Can China’s economic policy makers maneuver their way out of this one? Let’s see: there’s a property bubble that’s beginning to deflate, a construction boom that’s now going in reverse and a financial system that’s riddled with bad debts. Oh, and the air is still really dirty.
On the bright side, though, Cirque du Soleil and Segway are coming to China. With the success of the new Asian Infrastructure Investment Bank, the country has established itself as a global economic leader. And the Shanghai Composite Index has more than doubled during the past nine months.
The outside world has a hard time fitting all this evidence together into a coherent picture. Is the stock boom a sign of hope, or a policy-driven bubble? How about that bond default today by state-owned Baoding Tianwei Group -- is it an indication of new financial maturity or the beginning of a great unraveling? Is the slowdown in construction, however scary for the world’s metal producers, a welcome signal that the economy is moving away from its dependence on exports and infrastructure to more sustainable consumer-driven growth?
The common thread here is the Chinese government using every tool it has to keep its long growth run going. As the U.S. and the U.K. grew into industrial powers in the 19th century, they were tripped up every 10 to 20 years by financial crises and economic depressions. Measuring from December 1978, when the Chinese Communist Party “shifted its center of gravity from propagandizing class struggle and organizing political campaigns to economic construction,” China is now in its 37th straight year of economic expansion.

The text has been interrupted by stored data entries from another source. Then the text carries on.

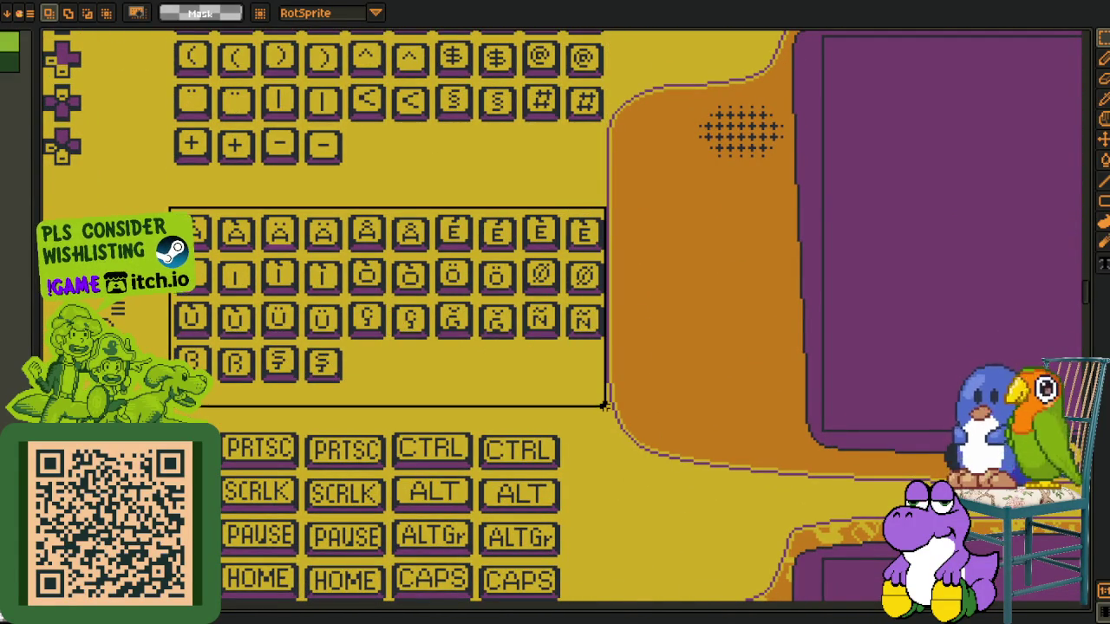
Select the PRTSC-to-NUM key block and zoom toward the SCRLK, DEL and END keys
mouse_move(416, 554)
mouse_down()
mouse_move(493, 390)
mouse_move(438, 258)
mouse_up()
scroll(492, 390, down, 3)
scroll(481, 390, up, 3)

That quote is from a new biography of Deng Xiaoping by historians Alexander V. Pantsov and Steven I. Levine. I’ve just been reading the chapter about Deng’s 1977-78 battle with the charmingly named but otherwise not so great Whateverists, which set the course that China more or less still follows. In the months after founding father Mao Zedong’s death in September 1976, the Whateverist motto was:
We will resolutely defend whatever political decisions were taken by Chairman Mao; we will unwaveringly follow whatever directives were issued by Chairman Mao.
Mao’s handpicked successor, Hua Guofeng, defended these “two whatevers” even as he tried to tweak some of Mao’s decisions and directives. Deng, just rehabilitated after a year on the political outs, saw this as a disastrous approach to governing, given how often Mao had changed his mind and contradicted himself. He dug up an old Mao slogan to back himself up: “Seek truth from facts.” He then endorsed a polemic by several party intellectuals titled “Practice is the Sole Criterion of Truth” that pushed the two whatevers aside as the party’s guiding line.
With that, China adopted a radically pragmatic approach to governing. If something resulted in economic growth, it was a good policy. The only real limit was that the supremacy of the Communist Party could not be challenged, but for most of the past 37 years that has seemed more a feature than a bug. China’s strange blend of Communist-Party corporatism, Keynesian macroeconomics and Schumpeterian entrepreneurialism has delivered spectacular improvements in living standards and similar gains in national clout.
But still, can a country keep that going uninterrupted for four decades? Is that even a good idea? It feels like the Chinese Communist Party has gotten itself into a position where it can’t even ask those questions. Delivering steady economic growth has become the key source of its legitimacy, so it will keep doing whatever it can to deliver. And, given how painful an outright Chinese recession would be for the sputtering global economy right now, we’re kind of stuck with rooting for it to succeed.